Text segment:
========================================
Despite what his critics might claim, British broadcasting does not have sufficient comparable presenting talent to turn its back on Jonathan Ross. The presenter's alma mater, Channel 4, as it throws off the mantle of Big Brother, is understandably nervous of making Ross the standard bearer for its new era. That doesn't mean he won't be part of its plans. He has recently filmed A Comedy Roast, a new Channel 4 show hosted by Jimmy Carr and to be screened next month. And if Channel 4 waits a little longer, and the £6m-a-year man's options remain limited, it might get itself an unexpected bargain.

TV trailblazers: The big earners

*Michael Aspel

Became the highest-paid broadcaster in the late 1980s when he signed a £1m contract with the BBC to present This Is Your Life. A former tea boy, he fronted chat show Aspel and Company and the Antiques Roadshow, and was recognised with an OBE in 1993.

*Chris Evans

The loudmouth of TV and radio who resigned on air from Radio 1 and was sacked from Virgin Radio for failing to turn up after a bender, Evans became the country's wealthiest entertainer when he sold his Ginger Media Group for £35.5m in 2000. Now on Radio 2.

*Jeremy Paxman

Paxo is said to pocket £1m a year with Newsnight and University Challenge. Made headlines when a Sunday paper claimed he charges up to £25,000 an hour for speaking engagements.

*David Letterman

Said to earn $45m a year for his Late Show with Letterman. The host foiled a blackmail plot by a producer who threatened to expose his affairs with women working on the show, confessing on air with typical deadpan humour.

*Oprah Winfrey

The doyenne of television chat Oprah Winfrey is reportedly the richest woman in entertainment, earning $275m last year. The US host has gone from her chat show to an empire of a production company, magazines, books, a website and a radio station, and is launching a TV channel.
========================================
Stored data:
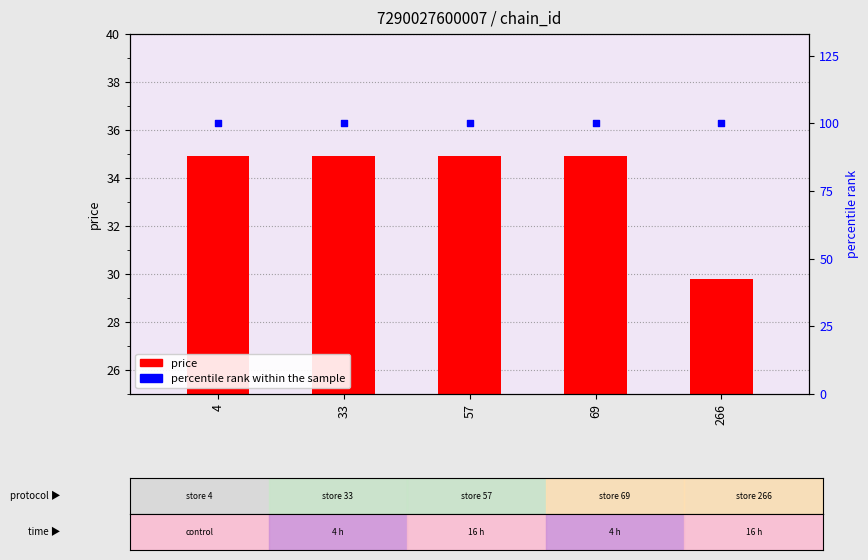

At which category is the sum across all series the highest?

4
========================================
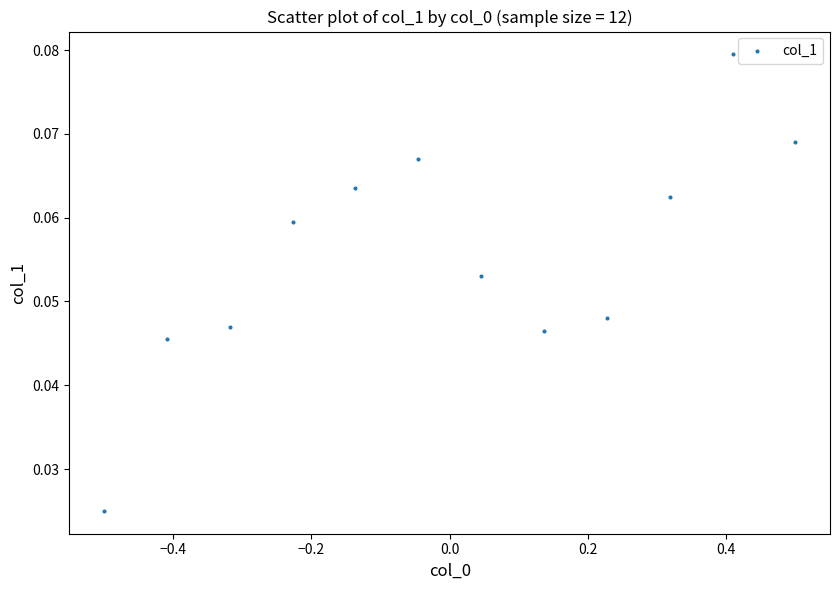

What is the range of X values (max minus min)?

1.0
========================================
Activity: Copy word for word the part of the piece on TV presenters' pay that begins at the words "Despite what his" and stops after "OBE in 1993.".

Expected answer:
Despite what his critics might claim, British broadcasting does not have sufficient comparable presenting talent to turn its back on Jonathan Ross. The presenter's alma mater, Channel 4, as it throws off the mantle of Big Brother, is understandably nervous of making Ross the standard bearer for its new era. That doesn't mean he won't be part of its plans. He has recently filmed A Comedy Roast, a new Channel 4 show hosted by Jimmy Carr and to be screened next month. And if Channel 4 waits a little longer, and the £6m-a-year man's options remain limited, it might get itself an unexpected bargain.

TV trailblazers: The big earners

*Michael Aspel

Became the highest-paid broadcaster in the late 1980s when he signed a £1m contract with the BBC to present This Is Your Life. A former tea boy, he fronted chat show Aspel and Company and the Antiques Roadshow, and was recognised with an OBE in 1993.